# East Fork Crappie fishing tips



## Bostonwhaler10 (Apr 30, 2012)

Is it as easy as just putting a minnow on hook about foot down from a small bobber and casting by treetops? I've never fished for crappie but recently had some and boy they are good to eat. So I plan on filling freezer this fall.


----------



## HOUSE (Apr 29, 2010)

Oh man, you are going to get it from the crappie guys on here, lol. They've got all kinds of dirty tricks up their sleeves. I'm no expert by any means, but the times we've gone out we relied heavily on our fishfinder to find them before tying off on a tree or dropping anchor on an offshore structure. It was then trial-and-error to see what color and what depth they responded to most. This website helped: www.crappie.com

Also, here's a time-table regarding water temps that I saw repeated online from one of the "crappie guys" that might help:
*55-60 degrees*, male crappie should be in shallow water looking for and fanning beds.
*62-65 degrees*, perfect spawning temps. Any bad weather/fronts can set the whole process back
days or weeks.
*70-75 degrees*, female head to deep water, males guard nests until water reaches 75 degrees.
Crappies are very sensitive to temperature variation.


----------



## Bostonwhaler10 (Apr 30, 2012)

Be easy on me. I'm a fishing beginner really. My first year with a boat an am just trying to learn to be a savy veteran.


----------



## bsmith (Mar 26, 2010)

We fish them with live minnows under a slip bobber rig. They typically stay close to submerged structure (timber, rock piles, etc) and they tend to school up. To find them, we either look for them on the fish finder and set our bobber to the proper depth or find them the old fashioned way:

Start in 20 feet of water or so. Put your slip bobber about 15-18 feet deep. See what happens. If you don't catch anything move up a few feet, try again until you either start catching them or confirm that there are no crappies in that area.

Do that at each piece of submerged timber you find in 20 feet of water. Then do it in 15 feet of water, 10 feet of water, etc. Once you find them they will be in that part of the water column in that area of the lake.

This is why you often see people posting crappie reports on here saying that they're catching them X feet deep in Y feet of water. This information saves you a lot of trial and error.
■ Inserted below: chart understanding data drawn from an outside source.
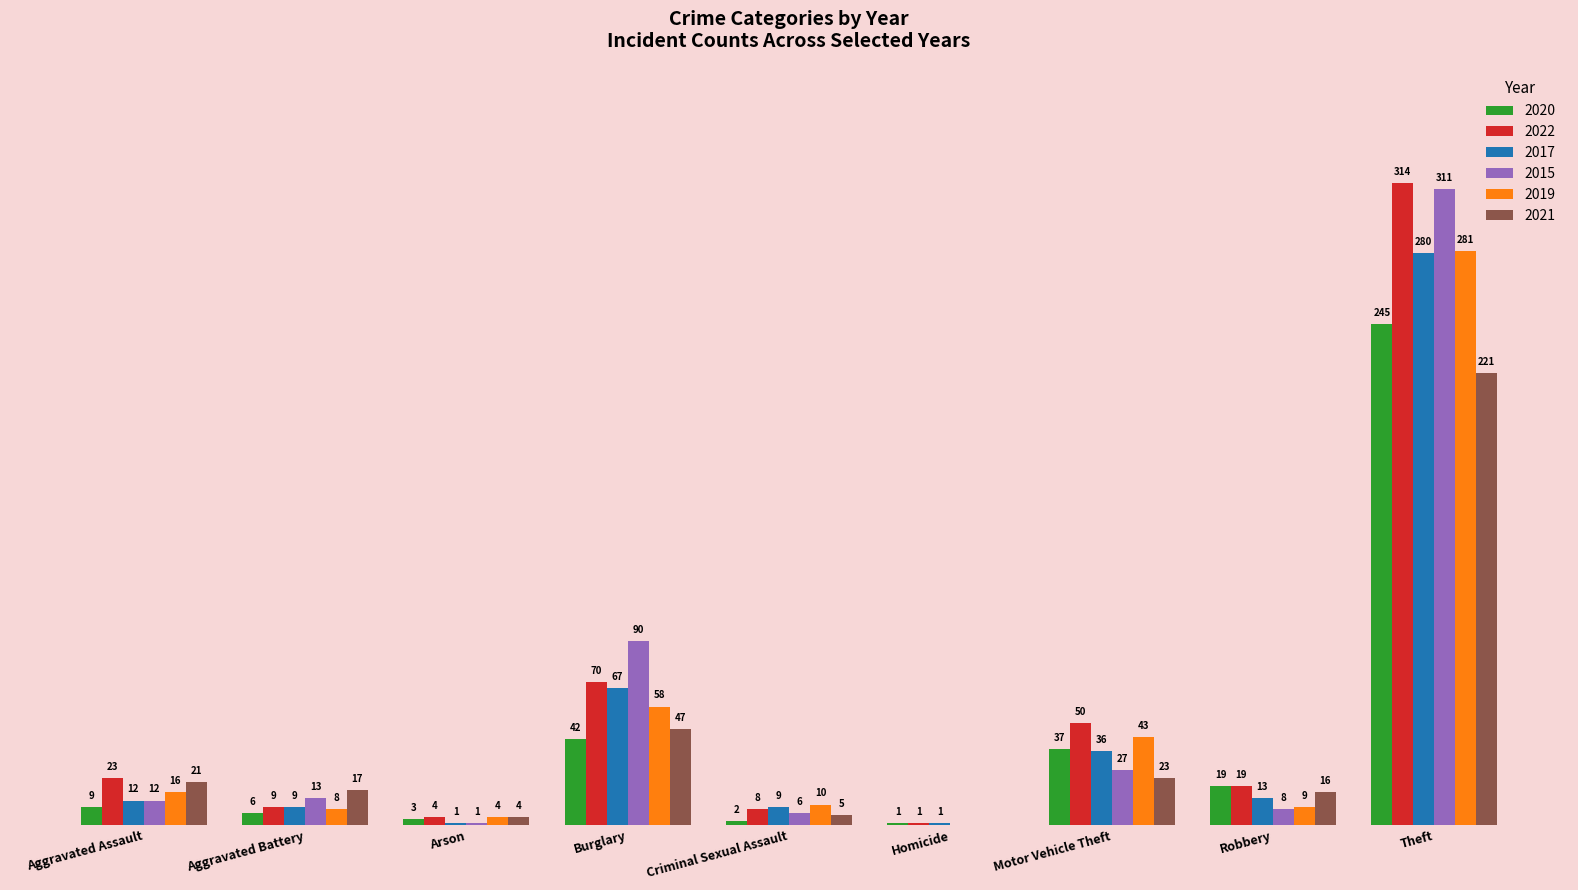

At which label is 2019 closest to 140?

Burglary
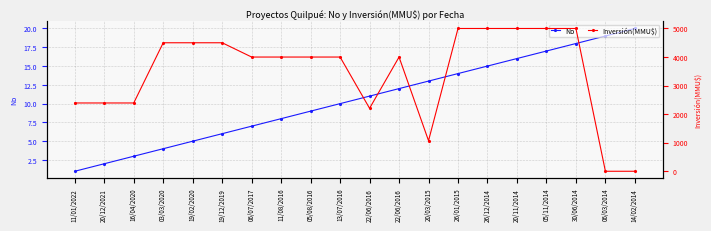

True or false: Inversión(MMU$) has more than 0 points higher than both neighbors.

True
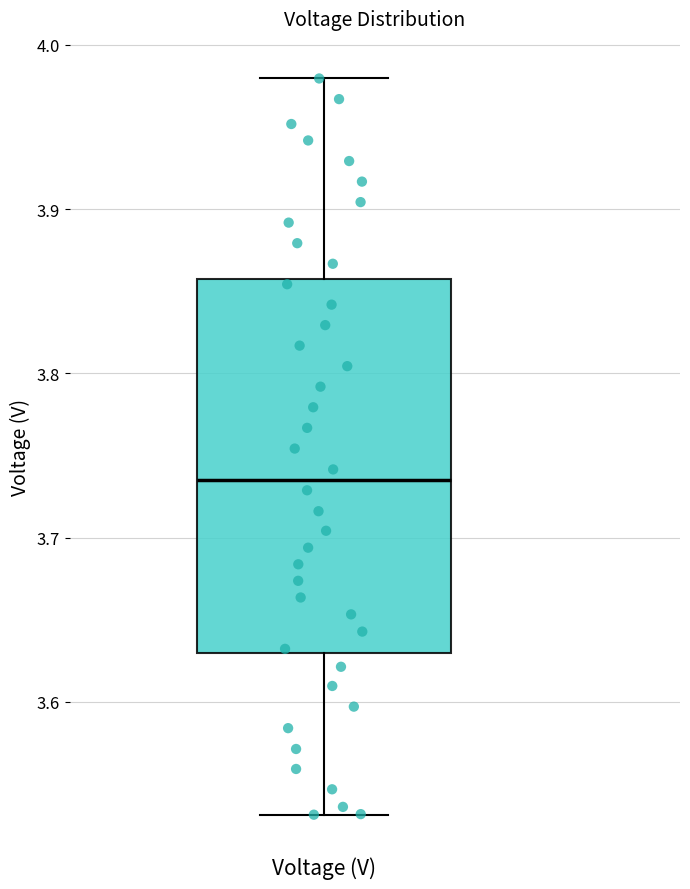

Read this box plot against the y-axis: the position of the median line, the range covered by the box, and the ends of both whiskers. The values are not printed on the chart, so give them approximately, as read against the axis.

median 3.74, box 3.63 to 3.86, whiskers 3.53 to 3.98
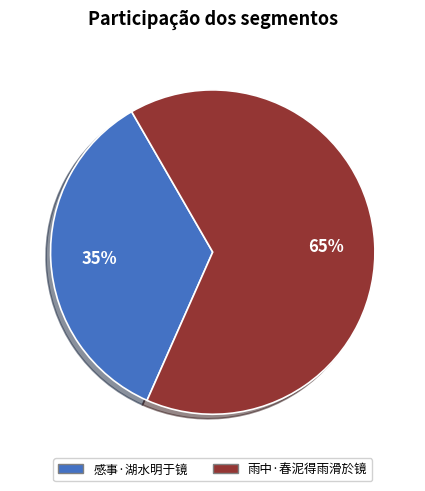

To the nearest percent, what is the difference between the 雨中·春泥得雨滑於镜 and 感事·湖水明于镜 slice percentages?

30%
They are a lot of fun to catch. If you really dial in on a school of them you can catch lots of them. They actually fight pretty well on light tackle and your by catch will be an occasional channel cat which is a whole lot of fun on light tackle.

Hope that helps.


----------



## Bostonwhaler10 (Apr 30, 2012)

bsmith said:


> We fish them with live minnows under a slip bobber rig. They typically stay close to submerged structure (timber, rock piles, etc) and they tend to school up. To find them, we either look for them on the fish finder and set our bobber to the proper depth or find them the old fashioned way:
> 
> Start in 20 feet of water or so. Put your slip bobber about 15-18 feet deep. See what happens. If you don't catch anything move up a few feet, try again until you either start catching them or confirm that there are no crappies in that area.
> 
> ...


How long do you wait before you change depths.


----------



## crappiedude (Mar 12, 2006)

Good post bsmith. 
One thing I can add is sometimes jigs will out perform minnows, sometimes it's the minnows that win out. Sometimes jig color makes a big difference so try different ones.


----------



## bsmith (Mar 26, 2010)

Bostonwhaler10 said:


> How long do you wait before you change depths.


Take one pole each and let it sit in a spot 5 to 10 minutes. Try 2 or 3 spots in an area at a given depth before changing depths. You can also try to locate with a minnow on a jig head but it's a little harder to zero in on the proper depth when doing that. (see below)




crappiedude said:


> Good post bsmith.
> One thing I can add is sometimes jigs will out perform minnows, sometimes it's the minnows that win out. Sometimes jig color makes a big difference so try different ones.


Thanks crappiedude. We occasionally put a minnow on a jighead and work it around the areas to help cover a little more ground when locating them but we don't really use artificials much for crappie. I see the serious crappie fisherman do that a lot. We don't get too serious about it. I really like to take people crappie fishing on their first fishing trip and that's when I target them most of the time. Catching so many fish at such frequent intervals keeps them from getting bored


----------



## fish fry (Sep 24, 2011)

Put a minner on a slip float cast it out THEY WILL COME! If they dont it was better than being at WORK!


----------